In October, 1926, Fred DeTamble brought the annual Lincoln salon to Winston-Salem. He billed it as the largest exhibit of advanced auto design in North Carolina history, which it certainly was. If you had been in the Twin City in the fall of 1926, for over a week you could have seen all of these cars and more at DeTamble’s Twin City Motor Company on North Liberty Street at Seventh.

Lincoln Lebaron Sedan

 

Lincoln Dietrich Cabriolet

 

Lincoln Brunn Sport Phaeton

Lincoln Town Car, from the French magazine L’Illustration

Charlotte Ford Assembly Plant

Statesville Avenue assembly plant, building #1, 1924

In 1913, the Ford Motor Company began opening more than two dozen assembly plants around the nation. They opened a service facility at 222 North Tryon Street in Charlotte in 1914. Within weeks the site had been expanded to incorporate an assembly plant. The plant assembled Ford bodies, then mated each one to a chassis shipped from Detroit. In its first full year, 1915, the Charlotte plant shipped 6,850 Ford vehicles. In 1916, the plant moved to a larger facility at 210 East Sixth Street.
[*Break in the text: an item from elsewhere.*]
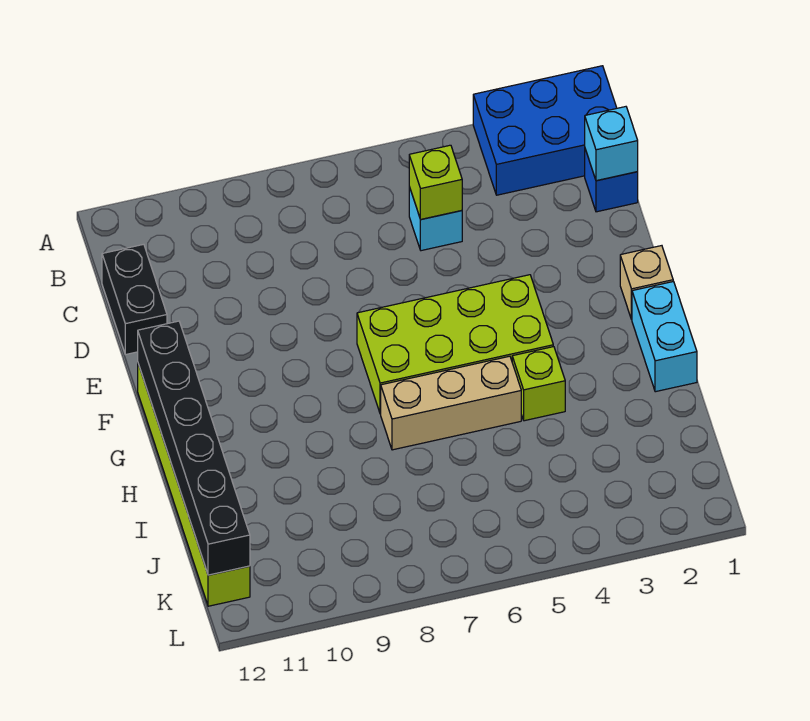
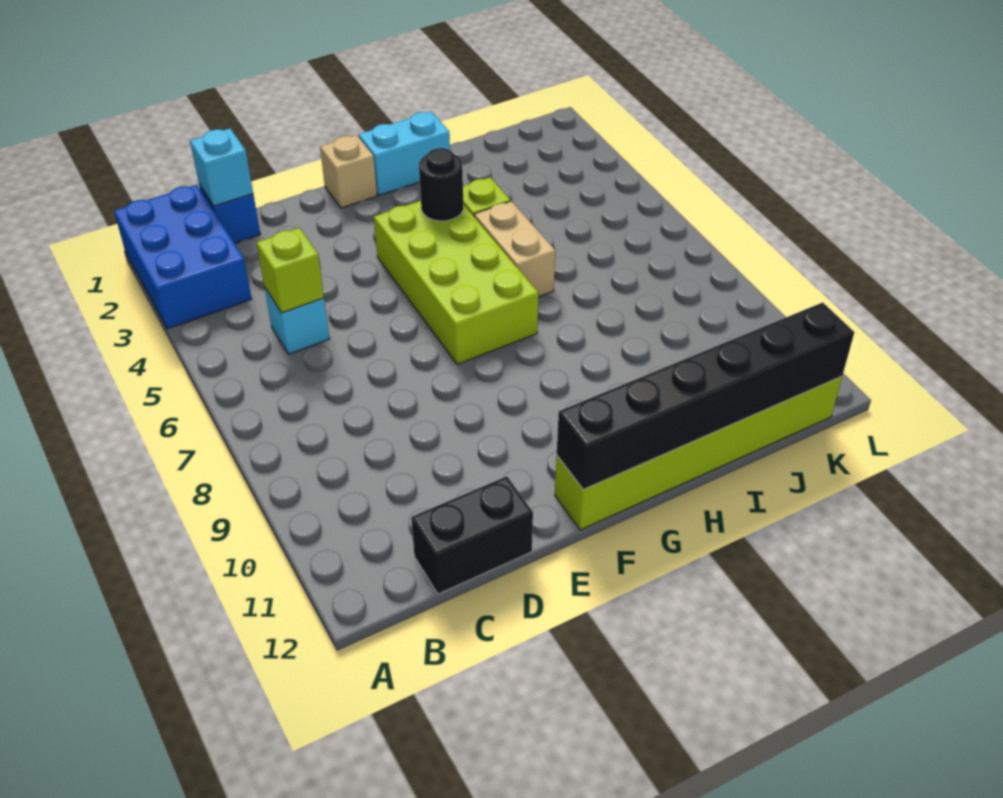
none -> black 1x1 round brick [419,148,464,221]
tan 1x3 brick [381,356,521,450] -> tan 1x2 brick [474,201,555,297]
In 1924, Ford built a new 240,000 square foot plant off Statesville Avenue. That plant employed 500 local workers and produced 300 cars and trucks per day in its first year. The plant closed in 1932 during the Great Depression, having assembled a total of 231,068 Ford vehicles. During World War II, the plant became a Quartermaster Corps Depot. In the early 1950s, it was refitted as the Charlotte Ordnance Missile Plant, which manufactured Nike missiles and Honest John rockets.